BRIEF: Reproduce, without any change, the span of lines from the opening of the records below to the line containing "scrolled. Mouse movement is not recorded.", inclusive.

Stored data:
Start of Block

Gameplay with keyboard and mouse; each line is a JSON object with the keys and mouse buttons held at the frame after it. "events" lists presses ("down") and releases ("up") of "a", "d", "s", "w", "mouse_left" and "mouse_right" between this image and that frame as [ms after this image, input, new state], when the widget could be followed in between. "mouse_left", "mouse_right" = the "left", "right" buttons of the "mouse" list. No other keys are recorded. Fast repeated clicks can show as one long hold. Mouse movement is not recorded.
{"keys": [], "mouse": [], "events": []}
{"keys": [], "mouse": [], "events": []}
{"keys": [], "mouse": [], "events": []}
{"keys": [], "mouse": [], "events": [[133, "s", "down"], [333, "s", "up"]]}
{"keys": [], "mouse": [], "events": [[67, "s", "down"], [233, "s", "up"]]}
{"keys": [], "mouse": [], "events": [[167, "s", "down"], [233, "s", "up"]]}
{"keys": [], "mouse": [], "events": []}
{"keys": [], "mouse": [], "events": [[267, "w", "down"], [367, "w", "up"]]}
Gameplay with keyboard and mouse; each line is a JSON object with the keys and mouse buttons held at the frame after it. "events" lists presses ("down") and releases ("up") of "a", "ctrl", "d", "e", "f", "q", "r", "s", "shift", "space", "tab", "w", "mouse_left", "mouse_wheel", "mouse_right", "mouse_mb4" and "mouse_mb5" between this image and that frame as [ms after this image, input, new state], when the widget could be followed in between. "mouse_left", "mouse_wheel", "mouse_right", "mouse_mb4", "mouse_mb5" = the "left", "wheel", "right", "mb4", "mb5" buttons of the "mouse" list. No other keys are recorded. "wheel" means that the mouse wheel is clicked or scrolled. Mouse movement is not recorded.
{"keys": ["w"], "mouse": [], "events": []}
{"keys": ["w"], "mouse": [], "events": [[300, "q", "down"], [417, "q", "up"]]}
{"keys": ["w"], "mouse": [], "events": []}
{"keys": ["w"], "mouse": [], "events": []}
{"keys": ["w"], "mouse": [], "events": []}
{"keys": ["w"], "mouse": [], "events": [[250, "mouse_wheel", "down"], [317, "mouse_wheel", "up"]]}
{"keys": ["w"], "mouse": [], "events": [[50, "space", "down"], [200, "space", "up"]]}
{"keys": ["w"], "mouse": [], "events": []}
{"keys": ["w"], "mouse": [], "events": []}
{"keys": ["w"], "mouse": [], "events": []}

End of Block

TASK RESULT:
Gameplay with keyboard and mouse; each line is a JSON object with the keys and mouse buttons held at the frame after it. "events" lists presses ("down") and releases ("up") of "a", "d", "s", "w", "mouse_left" and "mouse_right" between this image and that frame as [ms after this image, input, new state], when the widget could be followed in between. "mouse_left", "mouse_right" = the "left", "right" buttons of the "mouse" list. No other keys are recorded. Fast repeated clicks can show as one long hold. Mouse movement is not recorded.
{"keys": [], "mouse": [], "events": []}
{"keys": [], "mouse": [], "events": []}
{"keys": [], "mouse": [], "events": []}
{"keys": [], "mouse": [], "events": [[133, "s", "down"], [333, "s", "up"]]}
{"keys": [], "mouse": [], "events": [[67, "s", "down"], [233, "s", "up"]]}
{"keys": [], "mouse": [], "events": [[167, "s", "down"], [233, "s", "up"]]}
{"keys": [], "mouse": [], "events": []}
{"keys": [], "mouse": [], "events": [[267, "w", "down"], [367, "w", "up"]]}
Gameplay with keyboard and mouse; each line is a JSON object with the keys and mouse buttons held at the frame after it. "events" lists presses ("down") and releases ("up") of "a", "ctrl", "d", "e", "f", "q", "r", "s", "shift", "space", "tab", "w", "mouse_left", "mouse_wheel", "mouse_right", "mouse_mb4" and "mouse_mb5" between this image and that frame as [ms after this image, input, new state], when the widget could be followed in between. "mouse_left", "mouse_wheel", "mouse_right", "mouse_mb4", "mouse_mb5" = the "left", "wheel", "right", "mb4", "mb5" buttons of the "mouse" list. No other keys are recorded. "wheel" means that the mouse wheel is clicked or scrolled. Mouse movement is not recorded.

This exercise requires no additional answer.